It's not often the ability of an NFL player to move his pinky toe up and down is a noteworthy event. When it comes to Dallas Cowboys linebacker Jaylon Smith, however, the small mobility is a notable stepping stone.
A lengthy feature on Smith by Jeff Sullivan posted on the team's official website, notes that in the "last few weeks" the linebacker has progressed to being able to move his little toe up and down, which is a sign of positive nerve regeneration in his left leg. The tiny movement came after he reached the bigger mark of flexing his other toes and lifting his foot in April.
These seemingly normal movements are notable for Smith, who suffered nerve damage, which created drop foot, when he tore his ACL playing for Notre Dame in a bowl game on Jan. 1, 2016.
The road to recovery has been long and grueling, but it appears after hitting the field some this offseason that Smith is ready to make more strides in the coming weeks.
Smith told David Heldman of the team's official website, in an interview previously shot and posted on Monday, he's getting back to normal.

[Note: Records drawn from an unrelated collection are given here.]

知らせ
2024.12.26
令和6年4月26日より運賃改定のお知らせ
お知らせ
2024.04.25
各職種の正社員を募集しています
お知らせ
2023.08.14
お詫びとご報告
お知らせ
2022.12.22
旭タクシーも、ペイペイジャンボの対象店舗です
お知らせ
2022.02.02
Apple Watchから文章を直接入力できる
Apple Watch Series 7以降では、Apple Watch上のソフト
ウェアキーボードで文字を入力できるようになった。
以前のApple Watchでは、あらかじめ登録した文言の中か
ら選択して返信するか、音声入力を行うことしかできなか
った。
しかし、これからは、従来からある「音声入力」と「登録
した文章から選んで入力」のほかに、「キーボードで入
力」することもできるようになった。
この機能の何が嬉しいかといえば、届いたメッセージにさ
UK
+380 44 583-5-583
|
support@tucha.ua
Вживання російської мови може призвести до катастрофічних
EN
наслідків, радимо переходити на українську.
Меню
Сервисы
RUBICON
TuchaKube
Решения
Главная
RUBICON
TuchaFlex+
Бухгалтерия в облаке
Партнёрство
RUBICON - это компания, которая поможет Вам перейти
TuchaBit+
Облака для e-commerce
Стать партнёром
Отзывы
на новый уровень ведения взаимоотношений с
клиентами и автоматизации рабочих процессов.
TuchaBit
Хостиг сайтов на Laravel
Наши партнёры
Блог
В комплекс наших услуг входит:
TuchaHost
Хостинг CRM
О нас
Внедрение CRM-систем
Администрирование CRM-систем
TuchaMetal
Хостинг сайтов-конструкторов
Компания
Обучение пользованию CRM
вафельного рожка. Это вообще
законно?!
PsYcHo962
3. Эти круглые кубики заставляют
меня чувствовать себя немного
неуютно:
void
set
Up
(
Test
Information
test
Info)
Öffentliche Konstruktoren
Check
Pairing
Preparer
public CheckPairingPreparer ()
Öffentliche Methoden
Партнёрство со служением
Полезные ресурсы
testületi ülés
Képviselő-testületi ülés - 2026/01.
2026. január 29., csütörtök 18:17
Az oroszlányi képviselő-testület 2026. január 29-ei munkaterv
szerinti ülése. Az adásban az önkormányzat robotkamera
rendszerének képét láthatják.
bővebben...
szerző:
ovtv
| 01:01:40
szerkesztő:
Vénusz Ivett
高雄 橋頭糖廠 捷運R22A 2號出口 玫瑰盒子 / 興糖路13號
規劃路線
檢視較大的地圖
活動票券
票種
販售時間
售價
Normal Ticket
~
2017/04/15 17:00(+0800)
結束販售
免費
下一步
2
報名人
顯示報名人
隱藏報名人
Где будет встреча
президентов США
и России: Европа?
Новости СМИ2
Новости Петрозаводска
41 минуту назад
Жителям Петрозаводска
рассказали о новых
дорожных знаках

"Man, it's been great," Smith said of offseason workouts. "Whenever I'm out there, I'm full-go. I'm full throttle, and I'm feeling like myself again. So it's a great feeling."
"To be able to compete at a high level," Smith said when asked of his expectations for training camp. "That's something that I'm really looking forward to, back in Oxnard, Calif., being able to be on the field again and running and competing with my guys is something that I'm looking forward to. I'm looking forward to being out there."
The Cowboys will likely ease Smith into camp workouts. Coach Jason Garrett indicated earlier in the offseason that the linebacker likely wouldn't practice back-to-back days.
Smith is practicing with a "custom-made Richie Brace, with plastic, bendable, hinged sides, much like an air-cast for a high-ankle sprain," per the team's official website. The hope is the mobility allowed by the brace will allow the linebacker to regain most of his speed and change-of-direction.
"I've heard some doctors and trainers, who haven't ever seen Jaylon, say that there's no way he could play in the NFL with an AFO brace, and they're right," Cowboys associate athletic trainer/director of rehabilitation Britt Brown said. "With the brace he is wearing, Jaylon can take his natural linebacker stance and come off the ball the same way he would without the brace."
A Cowboys defense that lost several pieces this offseason, and had several more suspended to start the season, desperately needs Smith to get as close to 100 percent as possible.
When Dallas opens the regular season versus the New York Giants, it will be more than 20 months since Smith played in a meaningful football game. The question the Cowboys hope is answered during training camp and preseason is that Smith shows signs he can be the athlete he was before the injury.
"I'm not going to say no... We have to go through contact," Brown said when asked could ever get back to his pre-injury ability. "We also have more seasons ahead. The nerve could regenerate more after this coming season. No one can predict that. We're in a good place right now."
The hope is that good place turns into an even better one in the coming weeks.